Hi Steve,
Just finished reading the le Shima stuff for the second time. lt was really enjoyable and filled in a lot of info I missed when I was there. I would differ on a couple of things though.

The night the sick bay was hit I happened to be out of the tent watching the action. We had this sort of false alarm with no apparent enemy planes around. The ships in the harbor shot up the sky anyway then we had the all clear and every thing was quiet. It's strange how far you can hear things when .every thing is so quiet otherwise. I heard an engine start up and then rev up pretty fast. It was deemed later that a Jap seaplane had come in under the radar and landed in the harbor way out past the ships. 

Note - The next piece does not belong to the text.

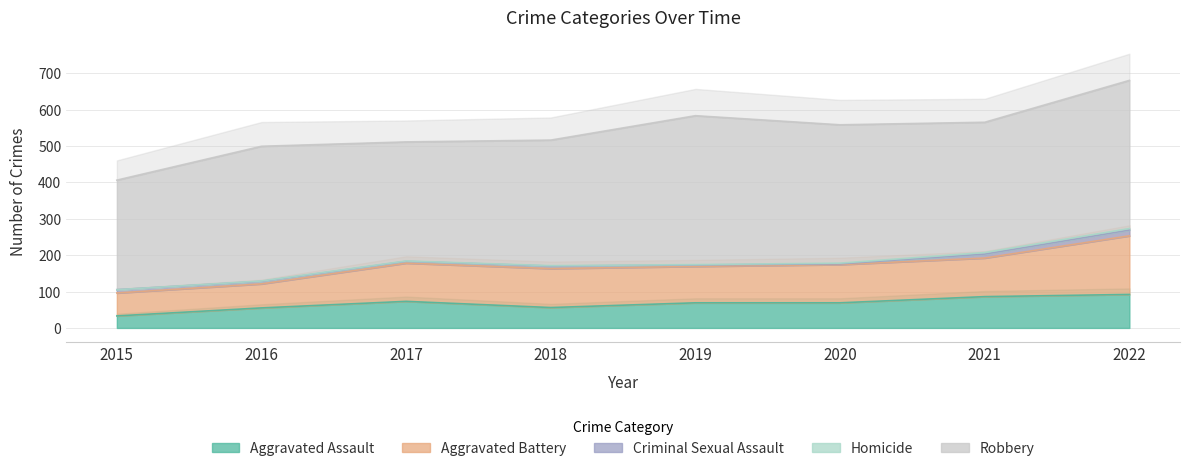

The Aggravated Assault series shows 69 at 2019. True or false?

True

When every thing was settled in he took off and got just enough altitude to drop his bomb square on the sick bay tent. I watched him climb at a 45 degree angle right over my head. The exhaust fire was plainly visible from all around the cowling as he climbed for altitude. Not a shot was fired but like it stated our guys shot him down just off the island. I felt real bad about an incident that happened a few hours before. 

One of my buddies in our tent said he didn't feel good and his throat hurt. When I looked into his throat it was red raw. I said you better go down to sick bay and get that swabbed out. Well I found out later that he was running a fever and they were going to keep him over night. That was the last we seen of him. 

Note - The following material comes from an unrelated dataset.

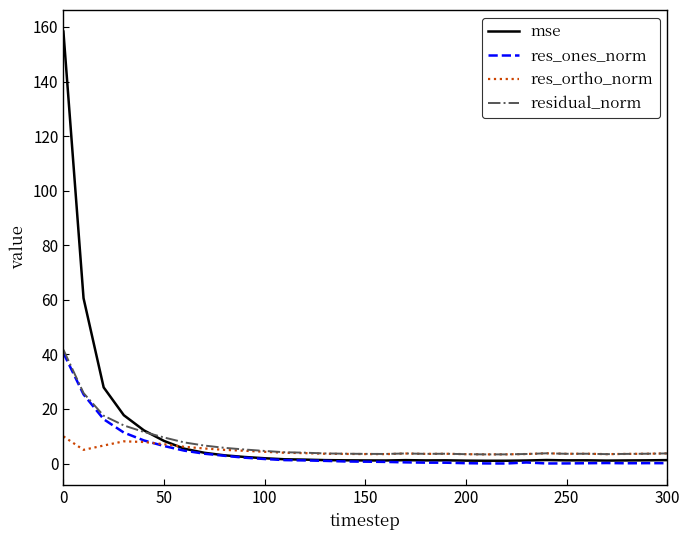

What is the maximum value shown in the chart?

158.3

We lost 11 from our outfit in that mess. The shrapnel riddled all the equipment in the area. I saw a carbine rifle with a shrapnel hole in the barrel I. Also a combat boot with a slice from the heel to the toe split right open. They asked for volunteers to help with the dead and wounded but I didn't feel up to it.

I was disappointed more wasn't said about the typhoon. It blew almost everything away except that Quonset building that was 3/4 buried in the ground. Our tent held because we had it tied to a big rock at the base of the mountain and the other corner tied to a jeep. 

We went up to the air strip and saw the c-47 that was blown off the strip and into the water. There was a cliff at that end of the air strip. 

On time with nothing else to do we went up to the air strip to watch the bombers come back from a mission. As usual the worst hit came in first. He landed real hard and bounced up and the second time he came down he lost maybe 10 or so bombs that were coming down the runway like footballs. Needless to say we were looking for a hole to dive into. There wasn't any but then they didn't go off anyway. I know a little about bombs, the arming wire was probably still on them and also the little propeller that spins off didn't have time to act.

I could go on and on because this brings back old memories as you remember them. Our paths must have crossed a good number of times. One other thing that comes to mind was that a first class storekeeper and I run the only movie on the island. We were able to show the world premier of GI Joe. For that extra duty I got thirty dollars a month! Well I'll stop gabbing and get this sent.